Inflammatory myopathies with mitochondrial pathology and protein aggregates

Abstract

Objectives

To compare the clinical course and muscle biopsy features of polymyositis with mitochondrial pathology (PM-Mito) to inclusion body myositis (IBM) and steroid-responsive inflammatory myopathies (polymyositis).

Methods

We compared clinical, laboratory and myopathologic features in a retrospective study of patients with PM-Mito (23), IBM (26) and polymyositis (12).

Results

Selective weakness in the quadriceps or finger flexors was common in PM-Mito (62%) and IBM (87%). Weakness progressed more slowly in PM-Mito than in IBM. PM-Mito patients with more rapidly progressive weakness had more cytochrome oxidase negative muscle fibers. There was no history of benefit from corticosteroid treatment in any PM-Mito or IBM patients. B-cell foci were absent in IBM and PM-Mito. LC3, an autophagy marker, and αB-crystallin were common in aggregates in PM-Mito and IBM, but not polymyositis. SMI-31 and TDP-43 positive aggregates were common in IBM but not in PM-Mito or polymyositis. β-amyloid showed no differences in aggregates among the three groups.

Conclusions

PM-Mito and IBM may be part of the same disease spectrum. PM-Mito has more slowly progressive weakness than IBM and rarely has TDP-43 or SMI-31 staining aggregates in muscle fibers. The most frequent proteins in aggregates in both PM-Mito and IBM are LC3, an autophagy marker, and αB-crystallin. Alterations in autophagic degradation pathways may be a common pathogenic mechanism in PM-Mito and IBM. In pathologically typical polymyositis, staining for mitochondrial enzyme activity, aggregates and B-cells helps to distinguish PM-Mito from inflammatory myopathy syndromes that are more likely to respond to corticosteroid treatment.

Introduction

Sporadic inclusion body myositis (IBM) is an idiopathic, and untreatable, myopathy syndrome with weakness usually beginning after 50 years of age [1]. IBM manifests clinically with progressive, proximal and distal weakness, most prominently involving knee extensors and ventral muscles of the forearm [2]. The myopathology of IBM includes several features with poorly understood interrelations [3]. T-cell inflammation in muscle, most commonly in the endomysium and focally invading intact muscle fibers, is a constant feature of IBM [4], [5], [6]. Types of muscle fiber pathology that are common in IBM include abnormal upregulation of MHC Class-I antigen and some costimulatory molecules [7], vacuoles or inclusions [2], [8], protein aggregates [9], [10] and multiple mitochondrial DNA deletions in muscle fibers. Mitochondrial pathology is manifest histochemically in scattered muscle fibers as increased succinate dehydrogenase (SDH) staining or reduced cytochrome oxidase (COX) activity [11], [12]. Nuclear pathology has also been described in IBM [13], [14], but is not well characterized molecularly.

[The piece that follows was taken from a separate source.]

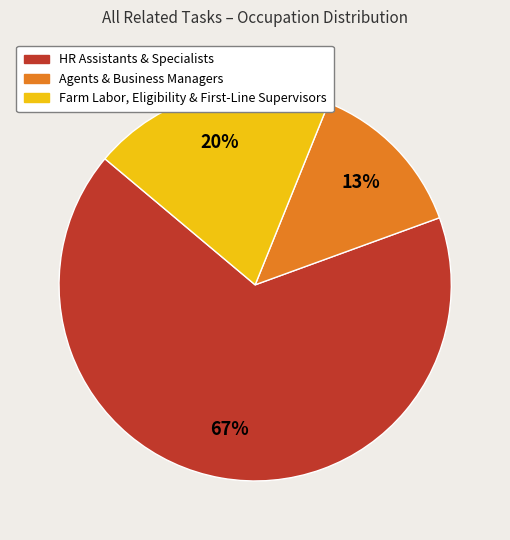

To the nearest percent, what is the average slice percentage?

33%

In 1997 we reported a series of patients with polymyositis and mitochondrial pathology in muscle (PM-Mito) [15]. Clinical and pathological features in PM-Mito were similar to some of those in IBM, suggesting that they may be variants within one disease spectrum [12]. Clinical similarities included later age of onset, early and selective involvement of the knee extensor muscles, slow progression of weakness over years and no response to corticosteroid treatment. Myopathologic changes in both PM-Mito and IBM were endomysial inflammation with focal invasion of intact muscle fibers and mitochondrial pathology in more than 1% of muscle fibers. No patient with PM-Mito had vacuoles. In this follow-up study we compared clinical and pathologic features of PM-Mito with other inflammatory myopathies, including IBM and corticosteroid-responsive polymyositis.